Genome of the estuarine oyster reveals climate impact and adaptive plasticity

Understanding genomic bases of environmental adaptation is central to evolutionary biology and important for assessing adaptive potential of organisms under rapid climate change. Climate change is causing profound changes in world’s ocean, and genomic studies on keystone marine species such as the estuarine oyster (Crassostrea ariakensis) may inform how marine ecosystems respond to environmental shifts. We constructed a chromosome-level assembly of the estuarine oyster genome that spans 613.89 Mb and encodes 29,631 proteins. Resequencing of 264 wild individuals across wide latitude distribution revealed remarkably low genomic diversity in the estuarine oyster compared with its sister species and fine population structures shaped by historical glaciation, geological events and oceanographic forces. Genes from regions under selection were mostly involved in responding to temperature and salinity stress, demonstrating selection by these two environmental factors is a strong evolutionary force. Genes under selection included a large cluster of tandemly duplicated members of the solute carrier membrane transport protein families which are also expanded in two other low-salinity oyster species, highlighting the significance of membrane transporter expansion in estuarine adaptation.

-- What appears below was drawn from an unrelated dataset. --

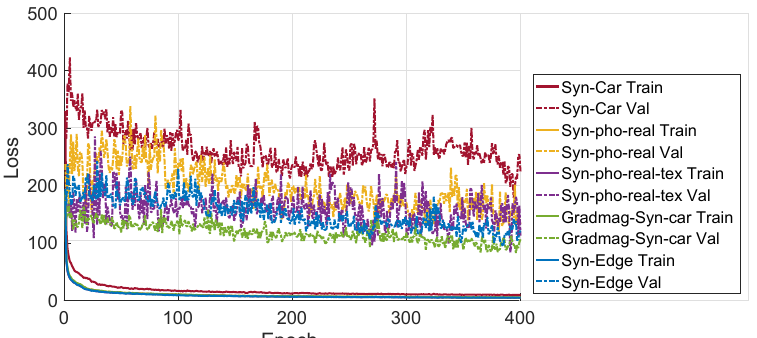
Figure 13. The training and validation losses for the networks fine-tuned with synthetic image sequences and validated with real images sequences, having a window size of 10.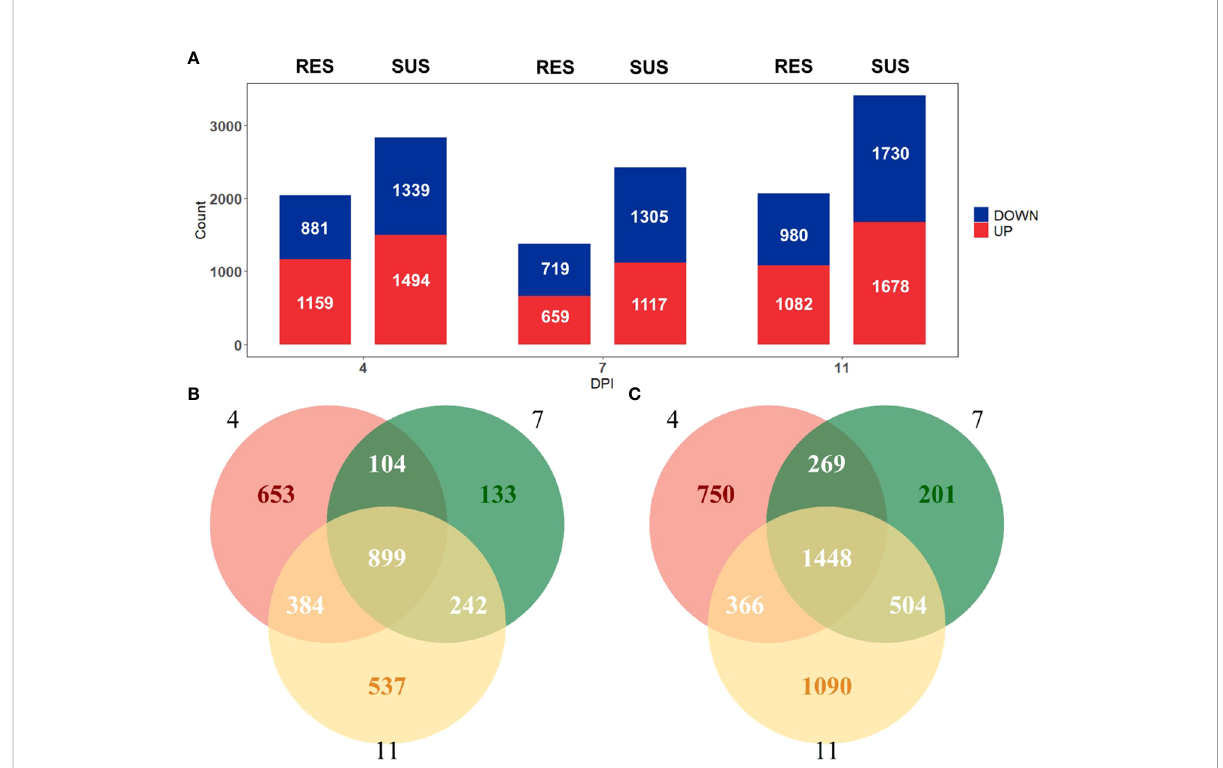
FIGURE 2 (A) Number of genes differentially expressed (|log2(FoldChange)| > 1 and adjusted p-value < 0.05) relative to day 0 in resistant (left) and susceptible (right) pigs on days 4, 7 and 11 post-infection. (B) Venn diagram comparing identi fi ed DEGs in resistant pigs. (C) Venn diagram comparing identi fi ed DEGs in susceptible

Genes exhibiting high plasticity showed strong selection in upstream regulatory regions that modulate transcription, indicating selection favoring plasticity. This study revealed genomic signatures of past glaciation and fine population structures shaped by climate history, physical forces and selection in a bivalve mollusc. Our results show gene expansion and selection in regulatory regions enhance phenotypic plasticity that is critical for organisms to survive and adapt to rapidly changing environments.